The second of these is more complex than the first, but not so complex that we can't understand it. The way it works is this: The server sends a certificate that establishes (more or less) that "Organization X certifies that the sender of this certificate is really Bank of America." The "Organization X" is called a certificate authority, one of a number of businesses around the world that provide the service of verifying identities and issuing certificates to establish that those identities have been verified.

So who trusts the certificate authority? The answer is that the certificate authority also issues a certificate that says "Organization Y establishes that Organization X is really a certificate authority," where "Organization Y" is another, higher-level authority. Organization Y might also issue a certificate that establishes its identity, as verified by Organization Z. This, generally, is called a chain of trust.

The certificates in a chain of trust are difficult to forge — they each require a piece of knowledge called a private key that is kept hidden by each organization — but, of course, they don't prove anything unless you eventually end up at an organization you inherently trust already. For this reason, operating systems generally include a set of root certificates from a few well-known organizations that are widely believed to be trustworthy. If you can establish a chain of trust from a person back to someone you already trust, the theory is that you should trust that person. (The root certificates are the ones that are trusted inherently.) Applying that principle to people, suppose you have a friend named Alice who you already trust.

So, as you can see, a lot happens when you say "https://" in a URL. Behind the scenes, certificates are sent and a chain of trust is built, and only if that chain of trust leads back to a root certificate will the connection even be succesful. (If you've ever wondered why "https" URLs sometimes seem a little slower than their "http" counterparts, this is why; it takes time to do all of this. In a world where we can't trust that everyone is acting in our best interest, though, the benefits outweigh the relatively minor costs.)

(DATA PROVIDED)
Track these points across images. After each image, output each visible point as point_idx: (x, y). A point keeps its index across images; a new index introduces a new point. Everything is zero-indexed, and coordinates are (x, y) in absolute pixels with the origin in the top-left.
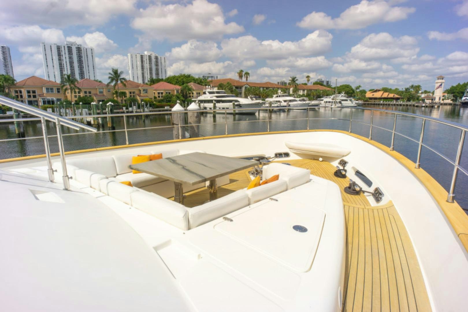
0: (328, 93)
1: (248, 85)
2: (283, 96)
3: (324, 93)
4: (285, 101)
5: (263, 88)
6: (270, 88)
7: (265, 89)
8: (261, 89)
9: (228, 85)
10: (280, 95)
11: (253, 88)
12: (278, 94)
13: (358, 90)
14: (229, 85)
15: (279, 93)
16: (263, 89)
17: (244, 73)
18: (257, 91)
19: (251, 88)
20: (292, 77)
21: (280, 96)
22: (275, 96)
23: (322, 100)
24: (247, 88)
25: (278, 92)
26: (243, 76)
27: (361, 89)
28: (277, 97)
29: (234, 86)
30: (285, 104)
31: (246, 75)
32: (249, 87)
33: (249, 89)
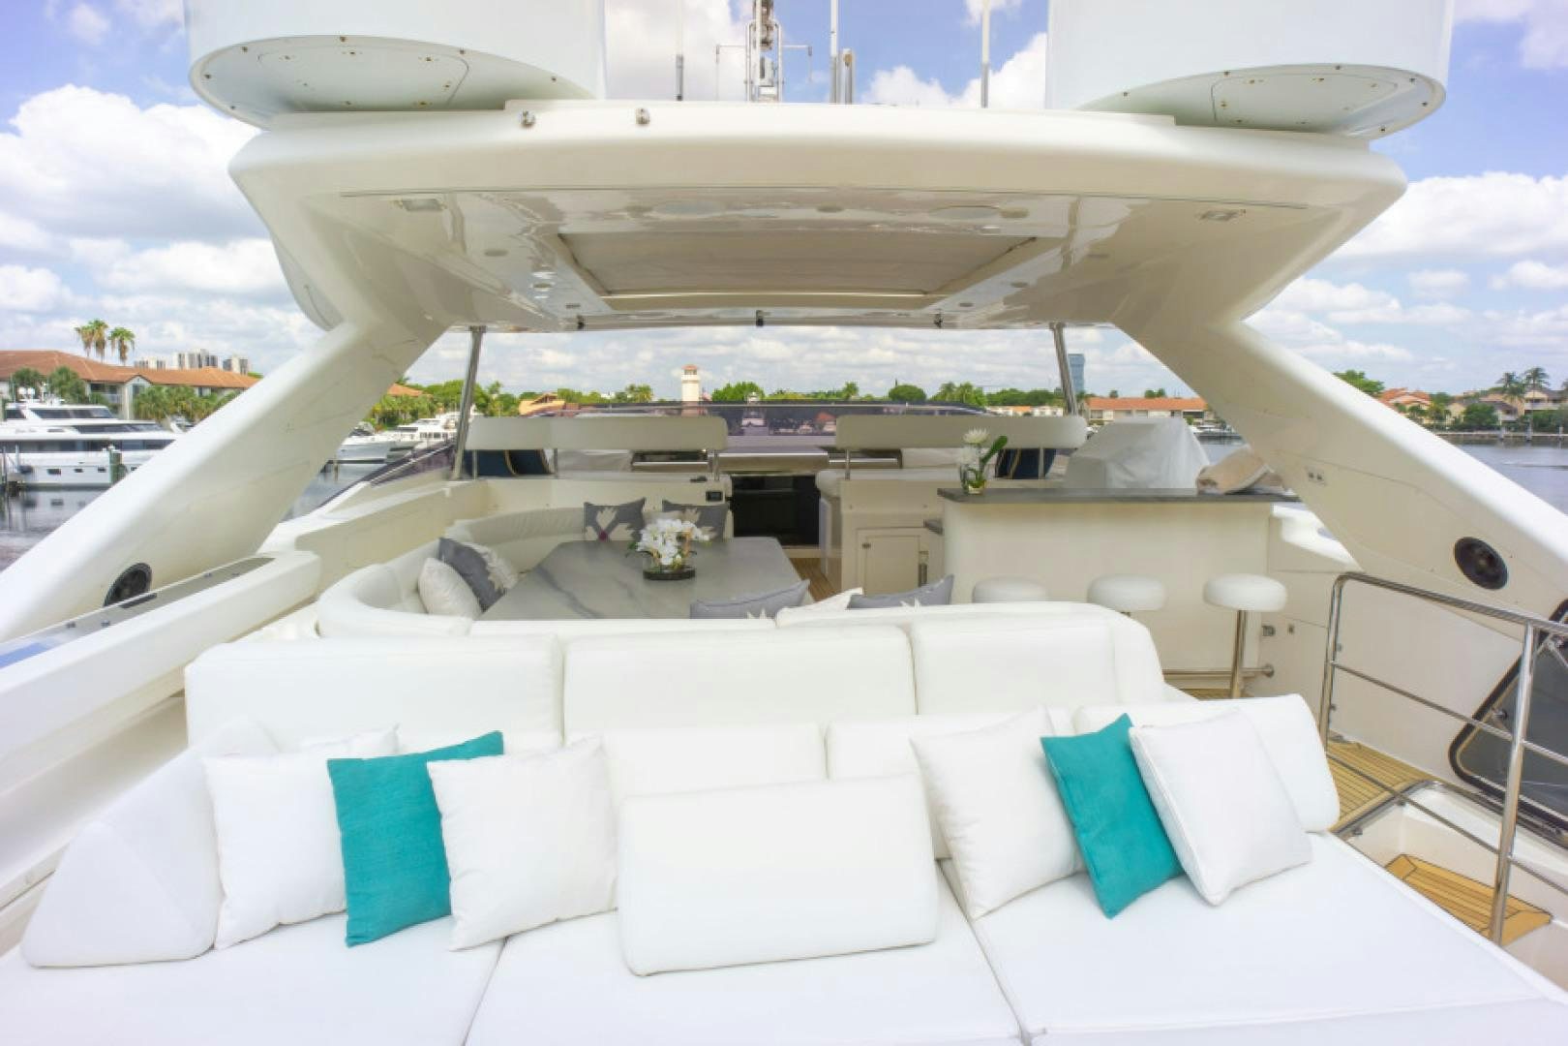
0: (416, 405)
1: (143, 378)
3: (406, 407)
5: (201, 388)
6: (223, 388)
7: (207, 392)
8: (197, 392)
9: (64, 378)
11: (167, 391)
13: (495, 396)
14: (68, 379)
16: (201, 393)
17: (107, 333)
18: (184, 403)
19: (159, 389)
23: (415, 430)
24: (141, 392)
26: (108, 343)
27: (502, 391)
29: (89, 381)
31: (117, 339)
32: (147, 385)
33: (151, 393)
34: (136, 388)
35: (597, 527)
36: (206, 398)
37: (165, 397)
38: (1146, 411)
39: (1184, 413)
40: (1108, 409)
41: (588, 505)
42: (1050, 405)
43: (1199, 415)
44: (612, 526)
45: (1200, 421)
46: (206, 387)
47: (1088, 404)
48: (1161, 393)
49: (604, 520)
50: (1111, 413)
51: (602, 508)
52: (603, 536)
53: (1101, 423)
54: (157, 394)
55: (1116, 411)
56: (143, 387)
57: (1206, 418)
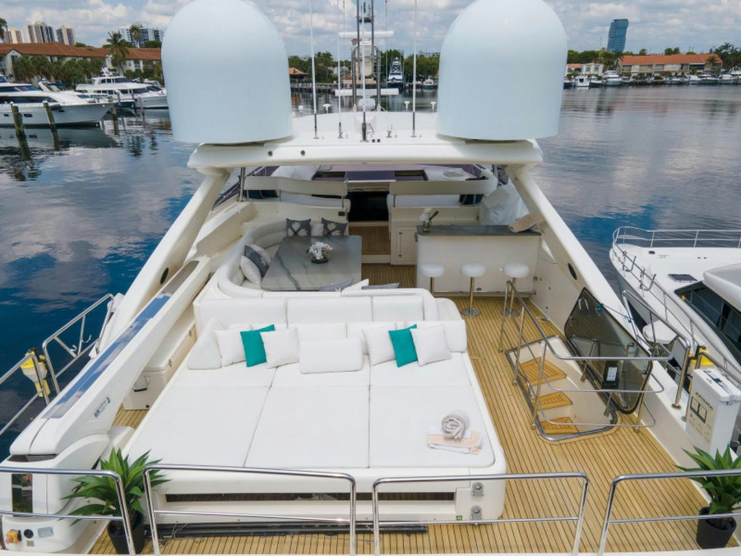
1: (16, 52)
2: (117, 81)
4: (124, 92)
5: (51, 56)
8: (49, 60)
10: (107, 77)
11: (32, 59)
12: (105, 76)
15: (105, 74)
18: (43, 67)
19: (27, 58)
20: (112, 34)
21: (109, 81)
22: (97, 79)
24: (17, 60)
25: (103, 73)
28: (103, 81)
30: (127, 98)
32: (19, 55)
33: (22, 61)
34: (13, 57)
35: (293, 230)
36: (55, 63)
37: (31, 63)
38: (663, 65)
39: (691, 66)
40: (636, 64)
41: (288, 220)
42: (595, 63)
43: (701, 67)
44: (299, 229)
45: (701, 71)
46: (55, 56)
47: (622, 60)
48: (676, 51)
49: (296, 226)
50: (638, 67)
51: (294, 222)
52: (296, 233)
53: (629, 75)
54: (26, 61)
55: (641, 66)
56: (17, 56)
57: (706, 69)
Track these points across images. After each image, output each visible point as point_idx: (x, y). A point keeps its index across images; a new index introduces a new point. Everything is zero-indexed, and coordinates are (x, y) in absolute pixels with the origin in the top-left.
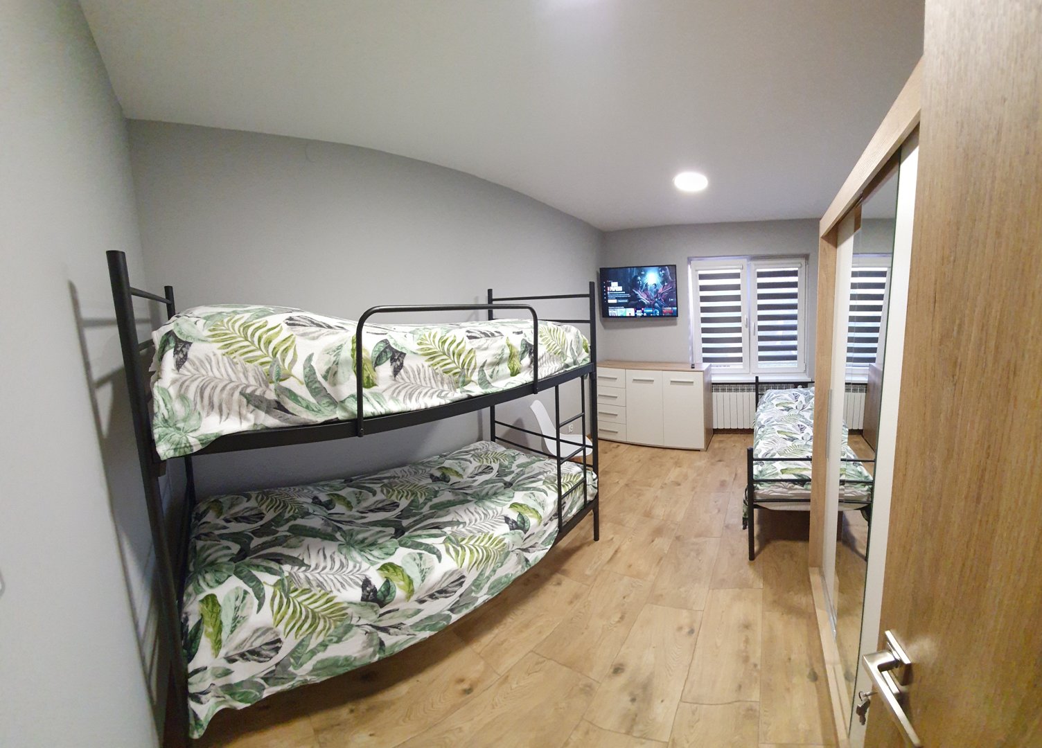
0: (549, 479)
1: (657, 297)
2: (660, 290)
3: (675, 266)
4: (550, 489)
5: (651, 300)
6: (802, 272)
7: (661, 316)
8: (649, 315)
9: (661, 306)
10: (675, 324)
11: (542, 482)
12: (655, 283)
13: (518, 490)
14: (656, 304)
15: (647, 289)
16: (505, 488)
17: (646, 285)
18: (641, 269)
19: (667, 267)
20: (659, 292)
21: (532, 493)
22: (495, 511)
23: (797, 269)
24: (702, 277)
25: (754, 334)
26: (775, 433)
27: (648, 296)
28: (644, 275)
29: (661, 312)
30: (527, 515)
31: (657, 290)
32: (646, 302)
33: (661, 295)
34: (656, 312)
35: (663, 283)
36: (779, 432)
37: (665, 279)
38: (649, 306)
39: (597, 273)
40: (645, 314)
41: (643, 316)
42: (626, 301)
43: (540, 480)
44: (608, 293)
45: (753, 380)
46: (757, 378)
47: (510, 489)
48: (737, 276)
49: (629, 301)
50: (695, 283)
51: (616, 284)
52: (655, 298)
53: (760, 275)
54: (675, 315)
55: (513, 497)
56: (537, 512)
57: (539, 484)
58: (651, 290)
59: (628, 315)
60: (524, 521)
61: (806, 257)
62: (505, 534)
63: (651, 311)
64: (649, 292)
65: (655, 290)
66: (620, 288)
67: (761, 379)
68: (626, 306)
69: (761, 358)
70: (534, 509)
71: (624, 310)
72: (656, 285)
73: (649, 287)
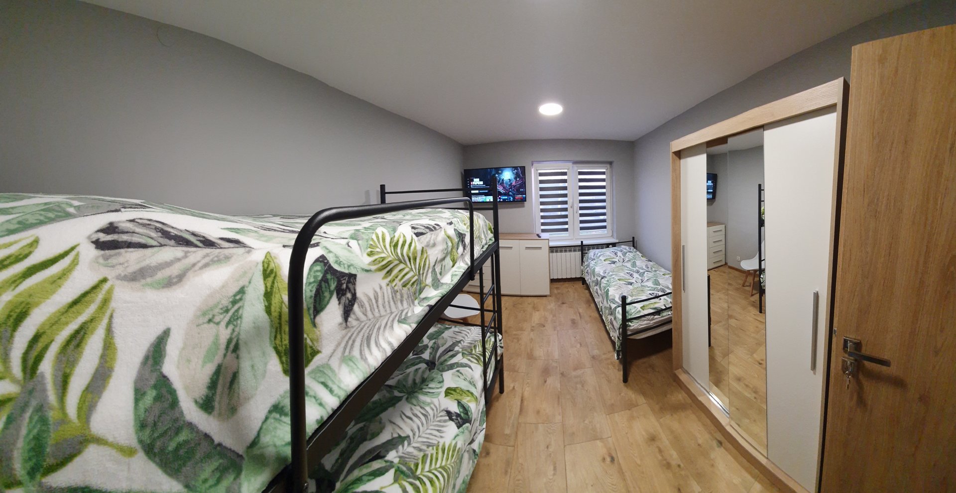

(THINGS TO DO)
1. Can you rewrite the paragraph beginning "So who trusts the certificate authority?" from the passage on certificates as a short list that keeps its main facts?
2. How would you translate this sentence from the passage on certificates into Spanish: "For this reason, operating systems generally include a set of root certificates from a few well-known organizations that are widely believed to be trustworthy."
3. Could you carry on the passage on certificates for another paragraph or two, picking up right after its final sentence?

(EXERCISE RESPONSES)
1.
- A certificate authority is vouched for by a certificate from a higher-level authority (Organization Y) stating that Organization X is really a certificate authority.
- Organization Y may also issue a certificate establishing its own identity, as verified by Organization Z.
- This arrangement is generally called a chain of trust.

2. Por esta razón, los sistemas operativos suelen incluir un conjunto de certificados raíz de unas pocas organizaciones bien conocidas que se consideran ampliamente dignas de confianza.

3.
Root certificates in Python on macOS

(This section describes a problem that may affect those of you running macOS; you can safely skip this section if you're running Windows or Linux.)

A lot of the stuff I described above is often handled by a software library called OpenSSL. Starting in Python 3.7 (and still in its current version), Python no longer uses the version of OpenSSL bundled with your operating system; for security reasons, it uses its own version instead. It also no longer uses your operating system's root certificates; it uses its own.

On macOS, when you install Python, root certificates are often not installed alongside it. This means that Python, by default, trusts no one, which makes it impossible to use HTTPS. (Some of you who use Macs may have noticed that when you use Python to open some URLs, you can do it succesfully using "http://" but not using "https://". This is why.)

It turns out that there is a way to solve the problem, though: Install the operating system's root certificates into your Python installation (i.e., tell Python to trust whoever your operating system already trusts). You can do that by browsing to /Applications/Python 3.10 on your hard drive, then double-clicking Install Certificates.command. If you haven't done that already, you'll want to do that now; without that, you'll find that you're unable to run a lot of the example programs that we write, and you'll also have trouble completing Project #3, which will require the use of HTTPS.


The urllib.request module in the Python standard library

Unlike the protocols we've implemented in this course, which had a fairly straightforward sequence of what needed to be sent from client to server and vice versa, HTTP is anything but simple. It is used for everything from fetching a simple web page, implementing the "guts" of the conversations happening behind the scenes while you use full-featured web sites like Gmail, and even for allowing non-browsers to interact with web data (e.g., programs that can send tweets via Twitter). While we could certainly implement an HTTP conversation using the techniques we've seen so far — opening a socket connection to a server's port 80, constructing and sending a GET request, parsing the response — this is a very complex task. In order to do the job right, we would need to implement the entire specification, which weighs in (when printed) at well over 100 pages.

Happily, HTTP support is something so fundamental to the needs of so many programmers, many programming language libraries include HTTP support; Python is no exception. Python's library includes a number of modules that implement different parts of the HTTP specification, with the main trick being to understand which module you need in a given circumstance.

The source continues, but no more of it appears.